8. De rechtbank stelt voorop dat eiseres in beroep de (feitelijke juistheid van de) zware en lichte gronden die aan de maatregel van bewaring ten grondslag zijn gelegd niet heeft bestreden en dat de rechtbank, na een aanvullend ambtshalve onderzoek, concludeert dat deze gronden aan de maatregel ten grondslag mochten worden gelegd.

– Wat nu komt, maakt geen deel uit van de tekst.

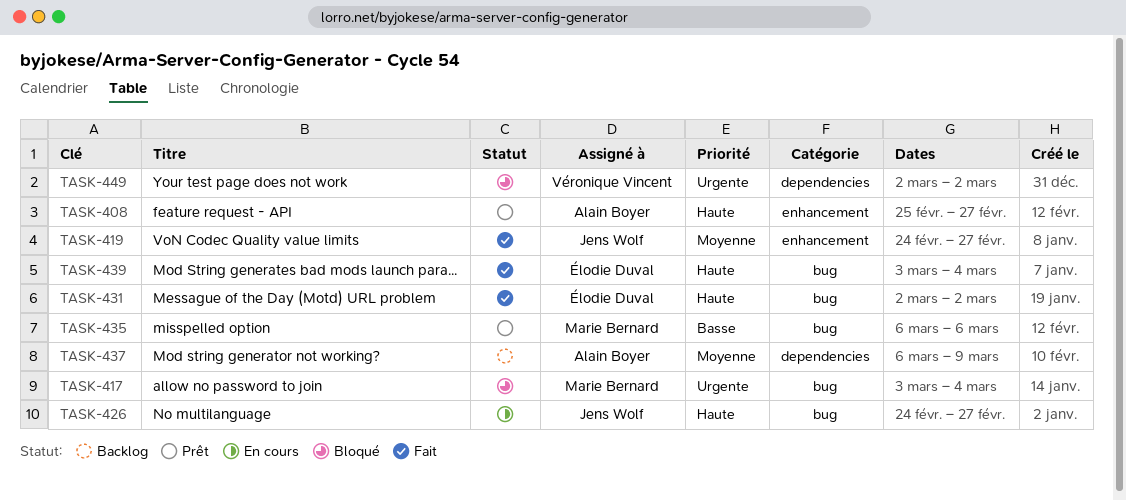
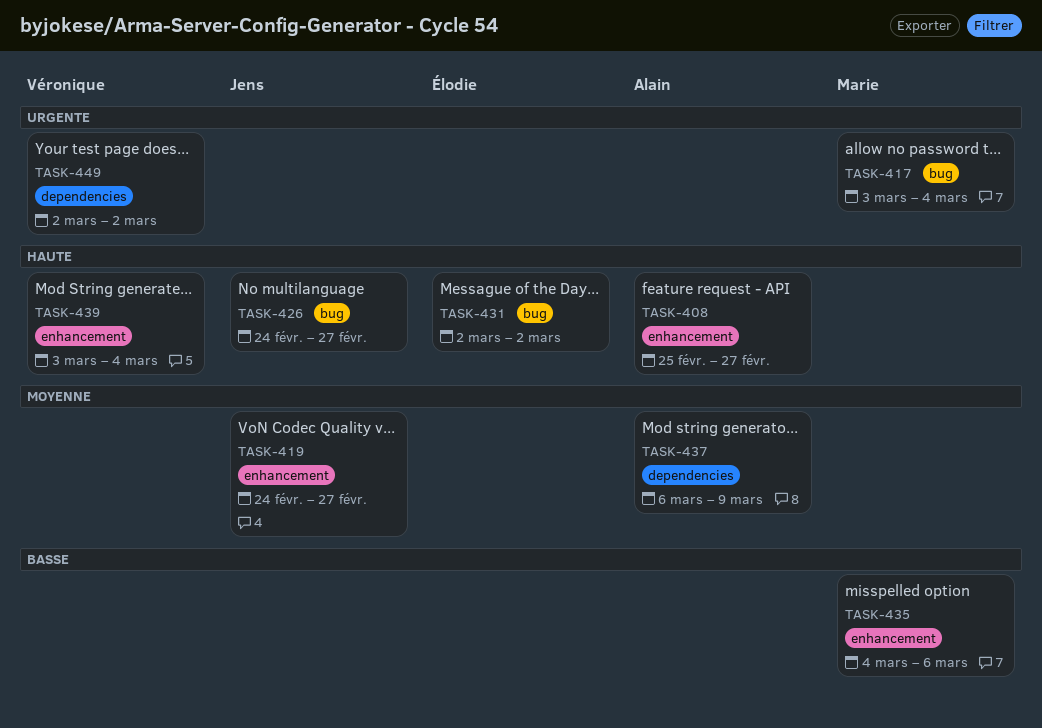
TASK-435, label: bug -> enhancement
TASK-435, start: Mar 6 -> Mar 4
TASK-439, owner: Élodie Duval -> Véronique Vincent
TASK-439, label: bug -> enhancement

Staandehouding en ophouding
9. Eiser heeft wel aangevoerd dat de maatregel van bewaring onrechtmatig is, omdat de staandehouding op 11 april 2023 onrechtmatig is geweest. Er was op het moment van staandehouding geen objectief vermoeden van illegaal verblijf, pas ná de staandehouding is gebleken dat zij geen rechtmatig verblijf heeft in Nederland. Het enkele feit dat eiseres een Chinees paspoort overhandigde en dat volgens een anonieme melding zij mogelijk prostitutie zou bedrijven, maakt niet dat sprake is van een naar objectieve maatstaven gemeten, redelijk vermoeden van illegaal verblijf.
10. De rechtbank is van oordeel dat de staandehouding op zowel 11 april 2023 als ook op 18 april 2023 rechtmatig is geweest en overweegt daartoe als volgt.
10.1.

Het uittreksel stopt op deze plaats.